▶ **REQUIREMENT**
Give the number of lines in the data below that contain the string "pendant", where case counts. Reply with the number alone.

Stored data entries
----
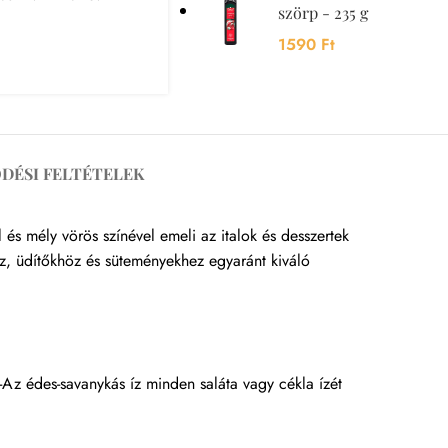
szörp - 235 g
1590
Ft
DÉSI FELTÉTELEK
és mély vörös színével emeli az italok és desszertek
oz, üdítőkhöz és süteményekhez egyaránt kiváló
 -Az édes-savanykás íz minden saláta vagy cékla ízét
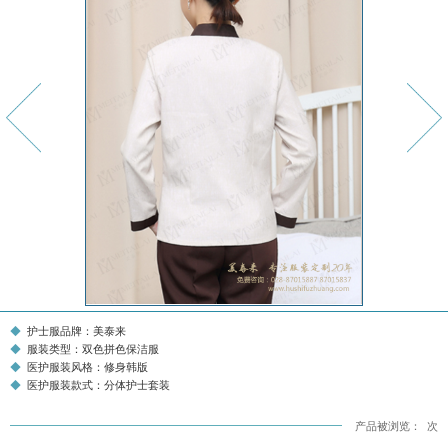
护士服品牌：美泰来
服装类型：双色拼色保洁服
医护服装风格：修身韩版
医护服装款式：分体护士套装
产品被浏览：
次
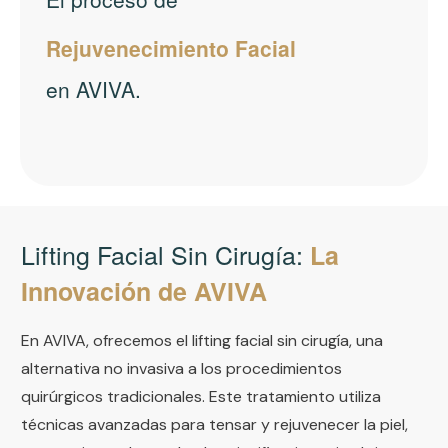
Rejuvenecimiento Facial
en AVIVA.
Lifting Facial Sin Cirugía:
La
Innovación de AVIVA
En AVIVA, ofrecemos el lifting facial sin cirugía, una
alternativa no invasiva a los procedimientos
quirúrgicos tradicionales. Este tratamiento utiliza
técnicas avanzadas para tensar y rejuvenecer la piel,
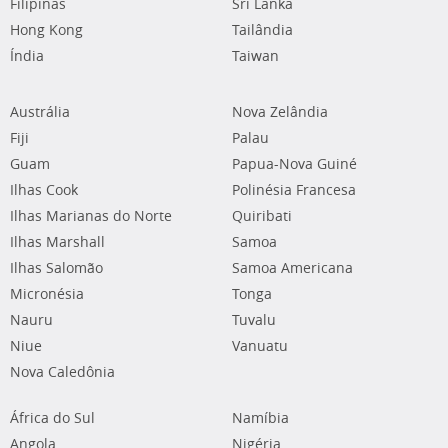
Filipinas
Sri Lanka
Hong Kong
Tailândia
Índia
Taiwan
Austrália
Nova Zelândia
Fiji
Palau
Guam
Papua-Nova Guiné
Ilhas Cook
Polinésia Francesa
Ilhas Marianas do Norte
Quiribati
Ilhas Marshall
Samoa
Ilhas Salomão
Samoa Americana
Micronésia
Tonga
Nauru
Tuvalu
Niue
Vanuatu
Nova Caledônia
África do Sul
Namíbia
Angola
Nigéria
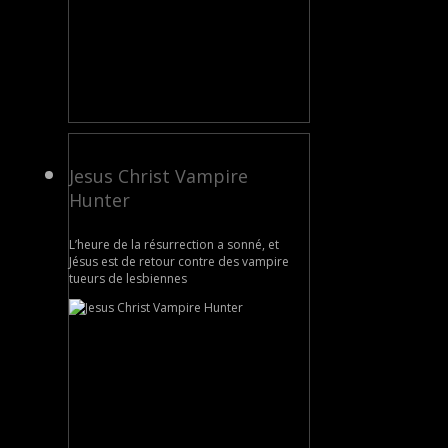
Jesus Christ Vampire
Hunter
L’heure de la résurrection a sonné, et
Jésus est de retour contre des vampire
tueurs de lesbiennes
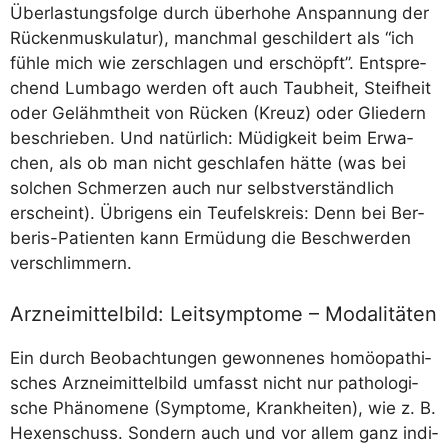
Über­las­tungs­fol­ge durch über­ho­he Anspan­nung der
Rücken­mus­ku­la­tur), manch­mal geschil­dert als “ich
füh­le mich wie zer­schla­gen und erschöpft”. Ent­spre­
chend Lum­ba­go wer­den oft auch Taub­heit, Steif­heit
oder Gelähmt­heit von Rücken (Kreuz) oder Glie­dern
beschrie­ben. Und natür­lich: Müdig­keit beim Erwa­
chen, als ob man nicht geschla­fen hät­te (was bei
sol­chen Schmer­zen auch nur selbst­ver­ständ­lich
erscheint). Übri­gens ein Teu­fels­kreis: Denn bei Ber­
be­ris-Pati­en­ten kann Ermü­dung die Beschwer­den
verschlimmern.
Arzneimittelbild: Leitsymptome – Modalitäten
Ein durch Beob­ach­tun­gen gewon­ne­nes homöo­pa­thi­
sches Arz­nei­mit­tel­bild umfasst nicht nur patho­lo­gi­
sche Phä­no­me­ne (Sym­pto­me, Krank­hei­ten), wie z. B.
Hexen­schuss. Son­dern auch und vor allem ganz indi­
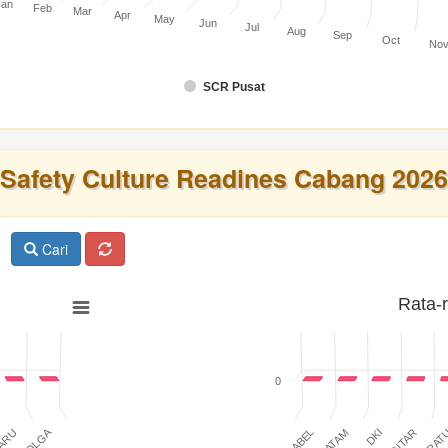
Jan
Feb
Mar
Apr
May
Jun
Jul
Aug
Sep
Oct
No
SCR Pusat
Safety Culture Readines Cabang 2026
Cari
Rata-
0
SIBOLGA
BABEL
BATAM
DKI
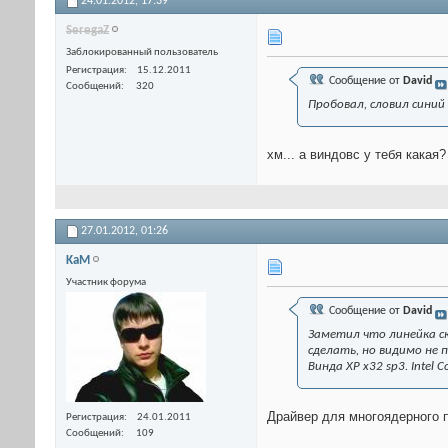
24.01.2012,
17:39
SeregaZ
Заблокированный пользователь
Регистрация
15.12.2011
Сообщение от
David
Сообщений
320
Пробовал, словил синий
хм... а виндовс у тебя какая
27.01.2012,
01:26
KaM
Участник форума
Сообщение от
David
Заметил что линейка ск
сделать, но видимо не 
Винда ХР х32 sp3. Intel Co
Драйвер для многоядерного 
Регистрация
24.01.2011
Сообщений
109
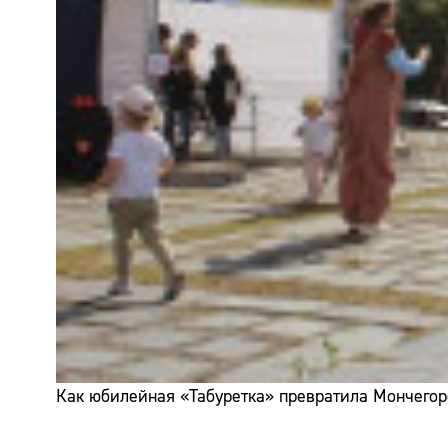
Как юбилейная «Табуретка» превратила Мончегор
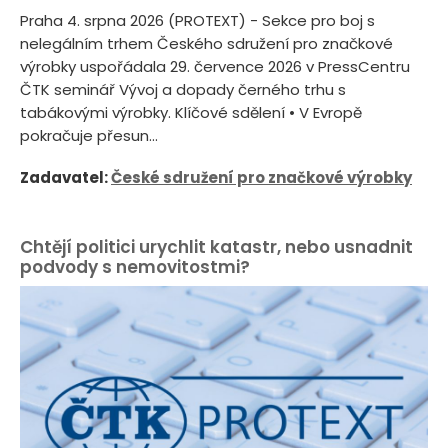
Praha 4. srpna 2026 (PROTEXT) - Sekce pro boj s
nelegálním trhem Českého sdružení pro značkové
výrobky uspořádala 29. července 2026 v PressCentru
ČTK seminář Vývoj a dopady černého trhu s
tabákovými výrobky. Klíčové sdělení • V Evropě
pokračuje přesun...
Zadavatel:
České sdružení pro značkové výrobky
Chtějí politici urychlit katastr, nebo usnadnit
podvody s nemovitostmi?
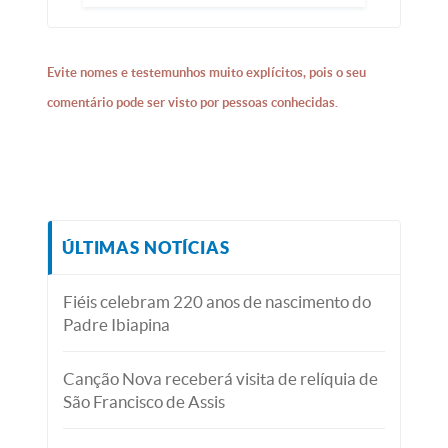
Evite nomes e testemunhos muito explícitos, pois o seu
comentário pode ser visto por pessoas conhecidas.
ÚLTIMAS NOTÍCIAS
Fiéis celebram 220 anos de nascimento do
Padre Ibiapina
Canção Nova receberá visita de relíquia de
São Francisco de Assis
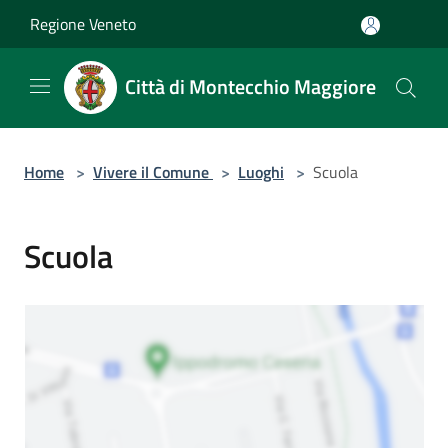
Salta al contenuto principale
Regione Veneto
Città di Montecchio Maggiore
Home
>
Vivere il Comune
>
Luoghi
>
Scuola
Scuola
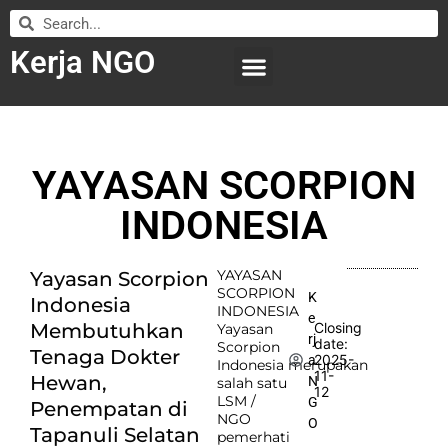
Kerja NGO
WILAYAH KERJA
LEMBAGA ORGANISASI
SUBMIT LOWONGAN
YAYASAN SCORPION
INDONESIA
YAYASAN
Yayasan Scorpion
SCORPION
K
Indonesia
INDONESIA
e
Membutuhkan
Closing
Yayasan
rj
date:
Scorpion
Tenaga Dokter
2025-
a
Indonesia merupakan
11-
Hewan,
N
salah satu
12
LSM /
G
Penempatan di
NGO
O
Tapanuli Selatan
pemerhati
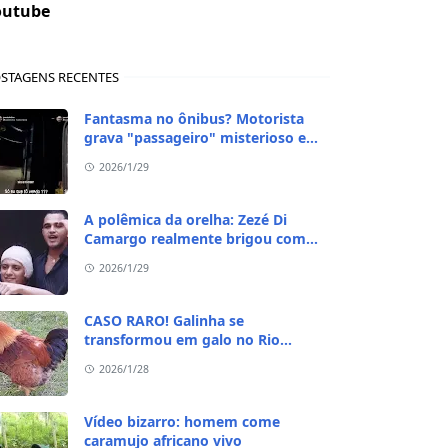
outube
STAGENS RECENTES
Fantasma no ônibus? Motorista
grava "passageiro" misterioso em
viagem de madrugada
2026/1/29
A polêmica da orelha: Zezé Di
Camargo realmente brigou com
Ratinho por causa do sequestro do
2026/1/29
irmão?
CASO RARO! Galinha se
transformou em galo no Rio
Grande do Sul
2026/1/28
Vídeo bizarro: homem come
caramujo africano vivo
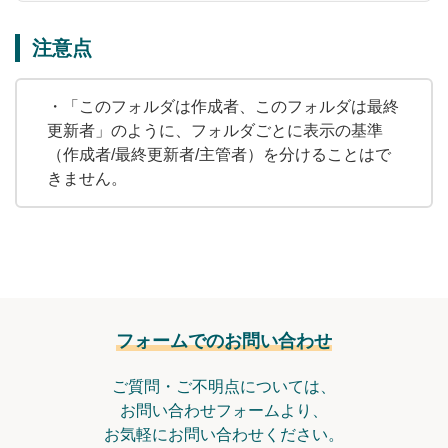
注意点
・「このフォルダは作成者、このフォルダは最終
更新者」のように、フォルダごとに表示の基準
（作成者/最終更新者/主管者）を分けることはで
きません。
フォームでのお問い合わせ
ご質問・ご不明点については、
お問い合わせフォームより、
お気軽にお問い合わせください。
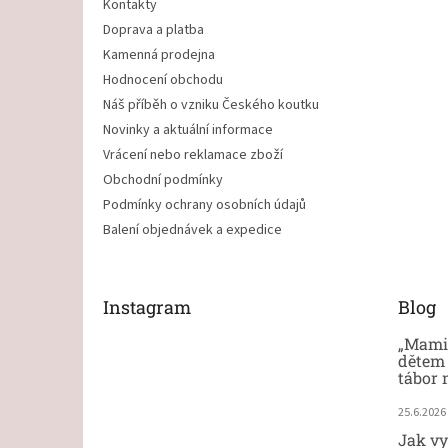
Kontakty
Doprava a platba
Kamenná prodejna
Hodnocení obchodu
Náš příběh o vzniku Českého koutku
Novinky a aktuální informace
Vrácení nebo reklamace zboží
Obchodní podmínky
Podmínky ochrany osobních údajů
Balení objednávek a expedice
Instagram
Blog
„Mami,
dětem 
tábor 
25.6.2026
Jak vy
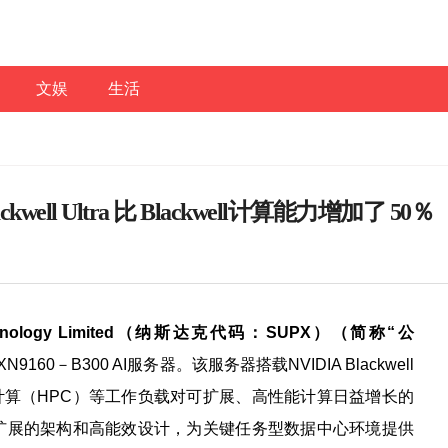
文娱
生活
well Ultra 比 Blackwell计算能力增加了 50％
nology Limited
（纳斯达克代码：
SUPX
）（简称
“
公
60－B300 AI服务器。该服务器搭载NVIDIA Blackwell
能计算（HPC）等工作负载对可扩展、高性能计算日益增长的
扩展的架构和高能效设计，为关键任务型数据中心环境提供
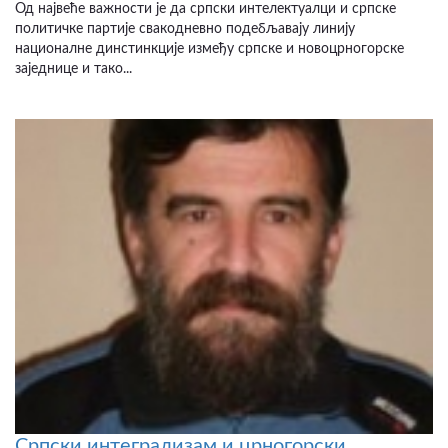
Од највеће важности је да српски интелектуалци и српске
политичке партије свакодневно подебљавају линију
националне динстинкције између српске и новоцрногорске
заједнице и тако...
Српски интегрализам и црногорски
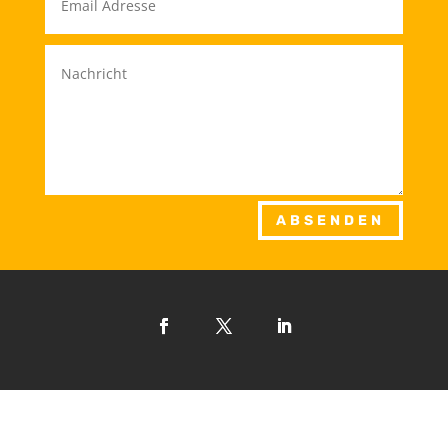
ABSENDEN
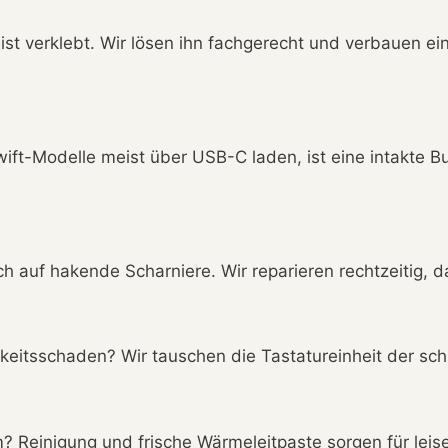
ist verklebt. Wir lösen ihn fachgerecht und verbauen e
ft-Modelle meist über USB-C laden, ist eine intakte B
 auf hakende Scharniere. Wir reparieren rechtzeitig, da
keitsschaden? Wir tauschen die Tastatureinheit der sc
 Reinigung und frische Wärmeleitpaste sorgen für leise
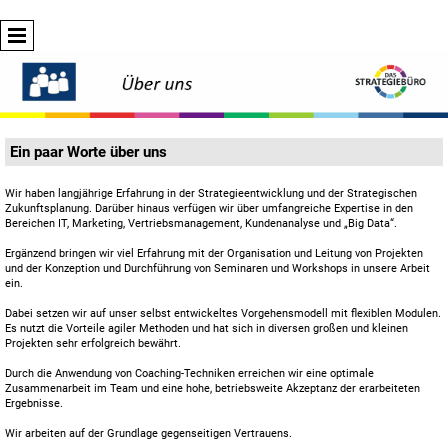
Ein paar Worte über uns
Wir haben langjährige Erfahrung in der Strategieentwicklung und der Strategischen
Zukunftsplanung. Darüber hinaus verfügen wir über umfangreiche Expertise in den
Bereichen IT, Marketing, Vertriebsmanagement, Kundenanalyse und „Big Data“.
Ergänzend bringen wir viel Erfahrung mit der Organisation und Leitung von Projekten
und der Konzeption und Durchführung von Seminaren und Workshops in unsere Arbeit
ein.
Dabei setzen wir auf unser selbst entwickeltes Vorgehensmodell mit flexiblen Modulen.
Es nutzt die Vorteile agiler Methoden und hat sich in diversen großen und kleinen
Projekten sehr erfolgreich bewährt.
Durch die Anwendung von Coaching-Techniken erreichen wir eine optimale
Zusammenarbeit im Team und eine hohe, betriebsweite Akzeptanz der erarbeiteten
Ergebnisse.
Wir arbeiten auf der Grundlage gegenseitigen Vertrauens.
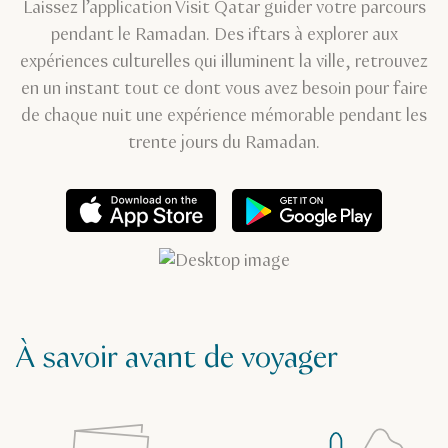
Laissez l’application Visit Qatar guider votre parcours
pendant le Ramadan. Des iftars à explorer aux
expériences culturelles qui illuminent la ville, retrouvez
en un instant tout ce dont vous avez besoin pour faire
de chaque nuit une expérience mémorable pendant les
trente jours du Ramadan.
À savoir avant de voyager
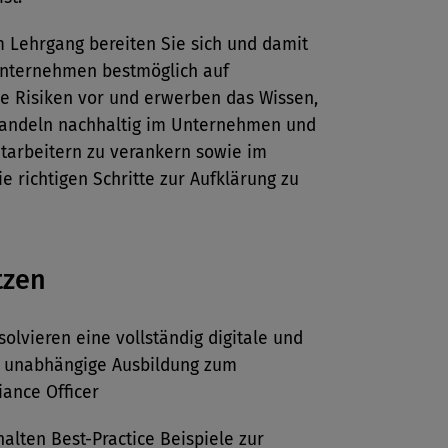
m Lehrgang bereiten Sie sich und damit
Unternehmen bestmöglich auf
e Risiken vor und erwerben das Wissen,
Handeln nachhaltig im Unternehmen und
itarbeitern zu verankern sowie im
die richtigen Schritte zur Aufklärung zu
tzen
solvieren eine vollständig digitale und
h unabhängige Ausbildung zum
ance Officer
halten Best-Practice Beispiele zur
----
▶ **RESPONSE**
2